Available data:
•••
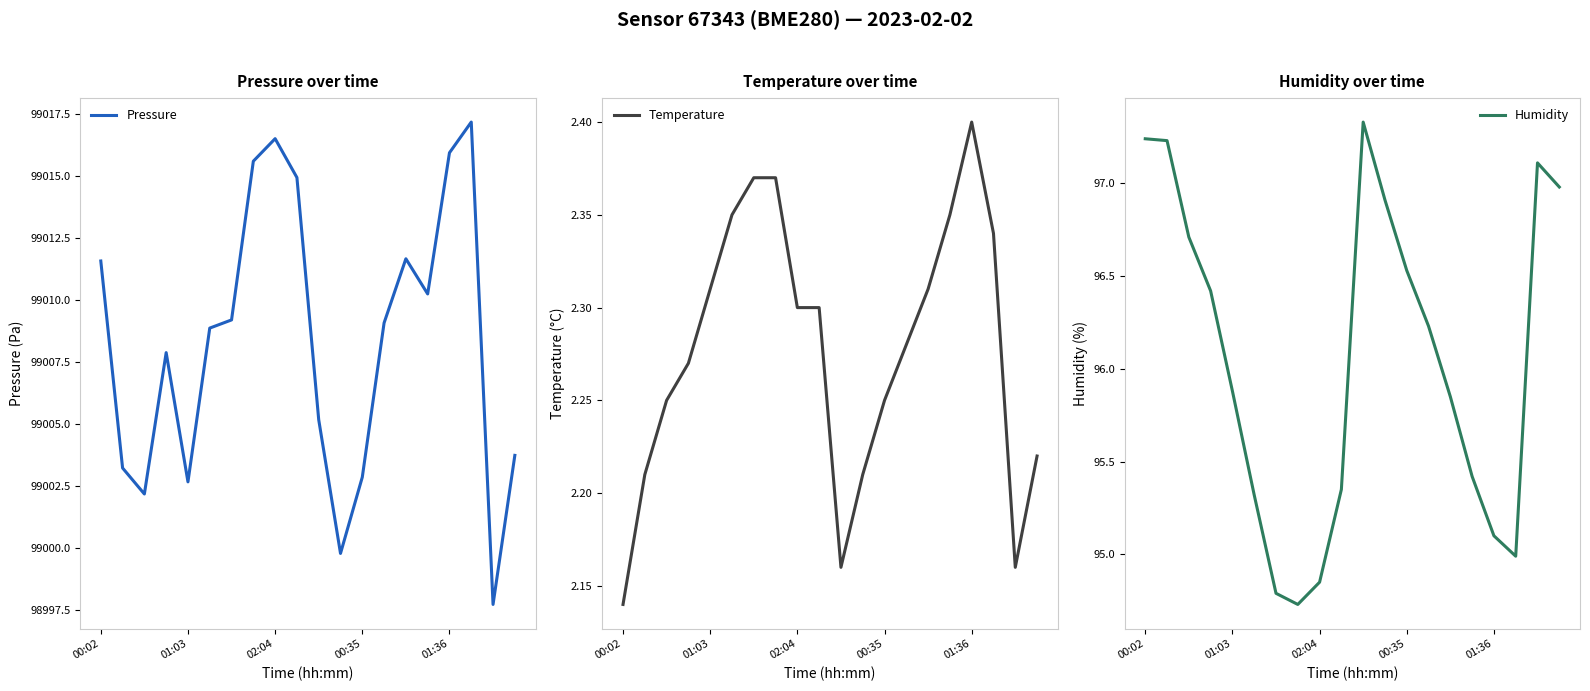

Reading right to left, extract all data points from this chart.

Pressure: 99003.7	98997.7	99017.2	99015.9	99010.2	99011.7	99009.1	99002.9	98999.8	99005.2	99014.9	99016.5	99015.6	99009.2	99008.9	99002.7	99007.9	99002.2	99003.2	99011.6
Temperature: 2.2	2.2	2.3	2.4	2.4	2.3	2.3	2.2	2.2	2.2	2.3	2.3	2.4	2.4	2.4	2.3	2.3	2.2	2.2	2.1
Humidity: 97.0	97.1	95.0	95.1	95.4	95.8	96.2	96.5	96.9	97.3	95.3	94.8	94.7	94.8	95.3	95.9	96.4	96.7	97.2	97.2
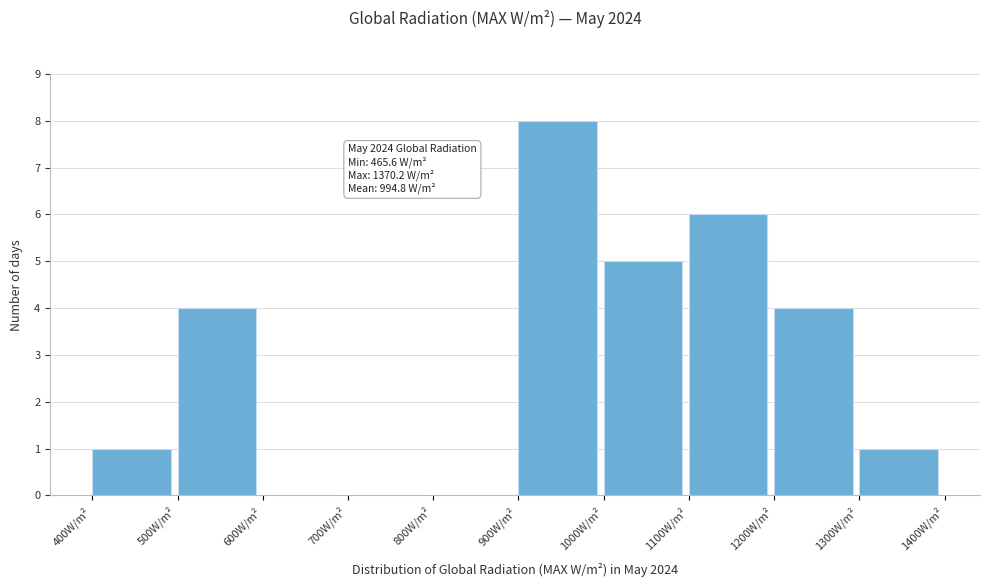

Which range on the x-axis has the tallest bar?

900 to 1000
•••
Gather every line in the records above that contains the word "this" and copy each of those lines in full.

Reading right to left, extract all data points from this chart.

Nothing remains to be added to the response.